Greeks continue to ‘invest’ in education and ‘produce’ qualified jobless despite the high unemployment among the youth and the highly skilled labor craft. According to OECD’s latest report “Education at Glance 2015” Greece has the highest rate in higher education.

The Organization for Economic Cooperation and Development found in its study that compared to 2000 the rates actually increased and thus despite the economic crisis.

2000: 18% of the workforce (15-64 years) had a university degree. In the age group 25-34 the rate was 24%

2014: 28% of the workforce of the same age group had a university degree. In the age group 25-34 the rate was 39% Respectively: 26% in 2005, 31% in 2010.

However, finding a work is becoming increasingly difficult. Greece counts has the highest rate in unemployed graduates of secondary or post-secondary education.

In 2014, the unemployment rate among 25-64-year-olds with upper secondary or post-secondary non-tertiary education was 28%, when the average OECD rate was 8%.

Similarly, the unemployment rate of the same age group with tertiary education was 19%, when the OECD average was 5%.

In both groups, Greece has the highest rate among the OECD countries.

The OECD found out that the main factor for these rates is …the economic crisis. In 2000, general unemployment was 11.2%, in 2005 it was 9.5%, while it increased to 12.5% in 2012 and skyrocketed to 27.6% in 2014 (36% among the 25-34).
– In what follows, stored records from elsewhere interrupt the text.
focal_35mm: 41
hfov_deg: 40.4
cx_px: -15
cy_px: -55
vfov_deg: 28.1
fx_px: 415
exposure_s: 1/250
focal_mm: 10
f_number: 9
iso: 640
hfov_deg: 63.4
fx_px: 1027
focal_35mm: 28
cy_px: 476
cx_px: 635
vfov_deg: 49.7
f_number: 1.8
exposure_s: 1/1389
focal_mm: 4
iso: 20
Among the EU countries, Greece is followed by Spain, Italy and Portugal.

Disappointing high is the proportion of NEET [!], that is the young people aged 20-24 years who neither study nor work. NEET is the acronym to describe people who are Not in Education, Employment, or Training).

The rate of NEET in Greece is 30%. Only Spain and Turkey have higher rates of NEET.
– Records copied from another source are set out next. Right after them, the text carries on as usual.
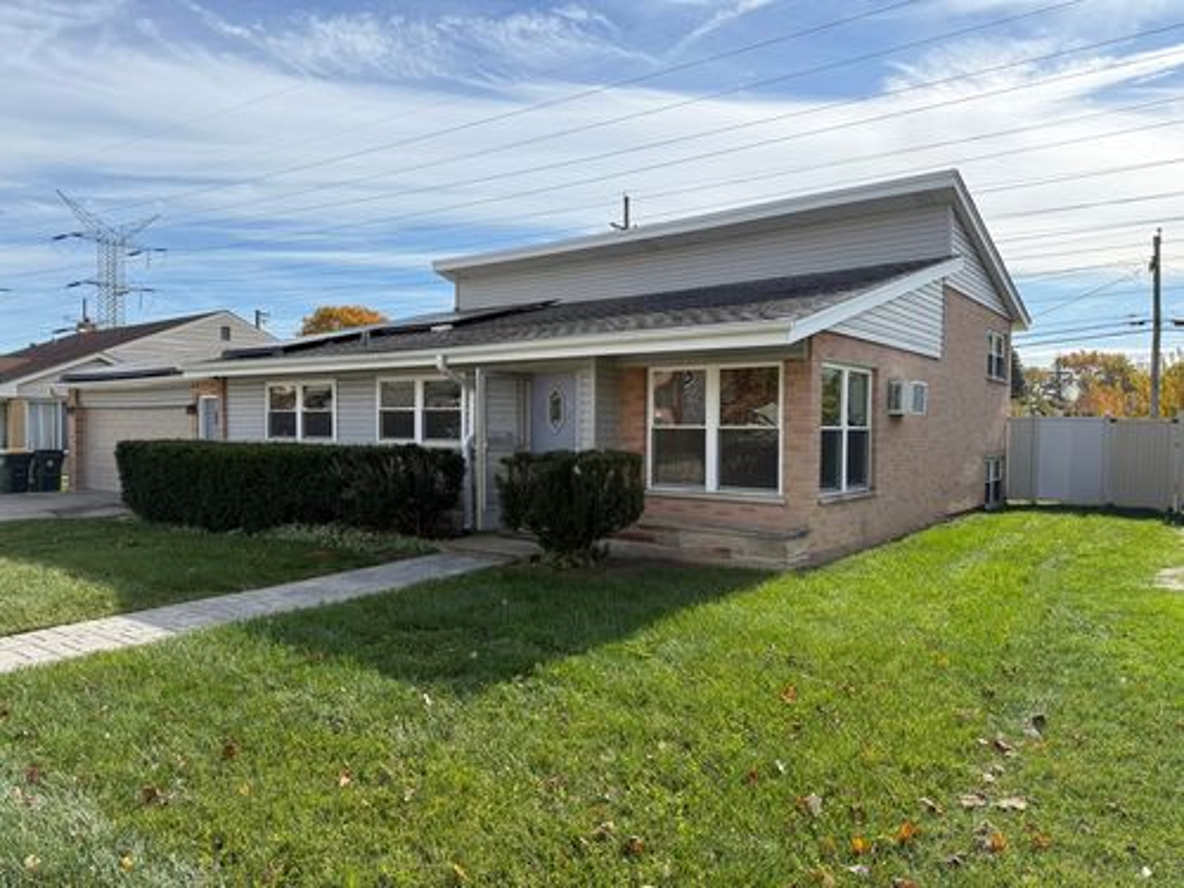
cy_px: 444
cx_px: 592
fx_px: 821
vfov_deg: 56.8
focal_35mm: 24
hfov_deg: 71.6
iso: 100
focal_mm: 6.76
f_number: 1.78
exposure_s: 1/2703
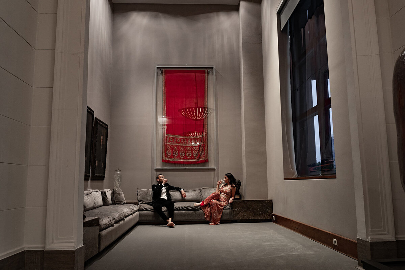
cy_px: 135
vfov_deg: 46.4
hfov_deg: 65.5
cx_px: 202
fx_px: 315
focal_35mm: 28
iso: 1000
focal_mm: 28
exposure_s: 1/40
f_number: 4
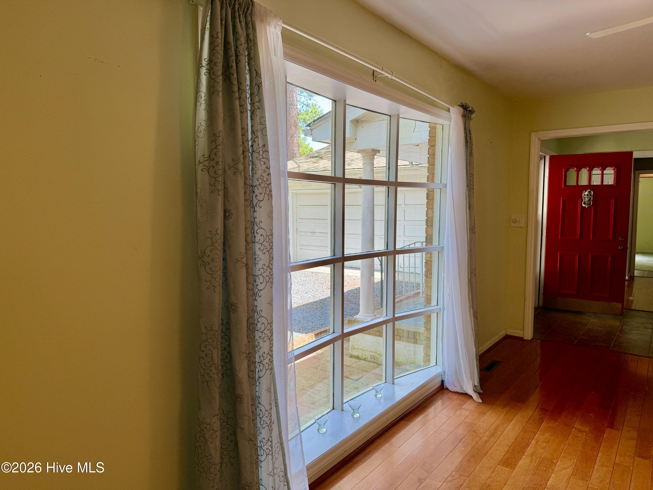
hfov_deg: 71.6
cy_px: 245
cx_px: 326
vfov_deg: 56.8
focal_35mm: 24
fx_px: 453
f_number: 1.78
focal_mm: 6.76
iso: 64
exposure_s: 1/218
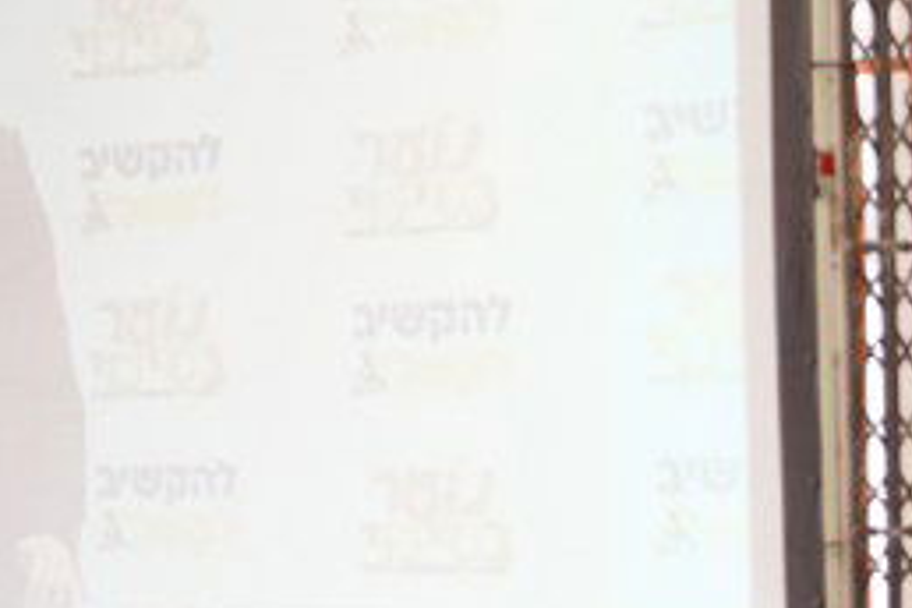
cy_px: 854
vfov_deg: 6.4
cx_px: 1269
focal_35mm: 211
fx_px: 5345
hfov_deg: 9.5
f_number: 3.5
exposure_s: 1/125
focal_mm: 68
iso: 1600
Education at Glance 2015 with countries list here, Greece‘s section here.

PS I ‘predict’ that the next OECD toolkit for “structural reforms” will propose that Greeks cut the crap with post-secondary and tertiary education arguing that one does not need to waste public money in order to keep warm school and university benches for extra 3 or 7 or 10 years, since the only jobs available will be in cafeterias, souvlakeries and call centers. What do you mean, “No”?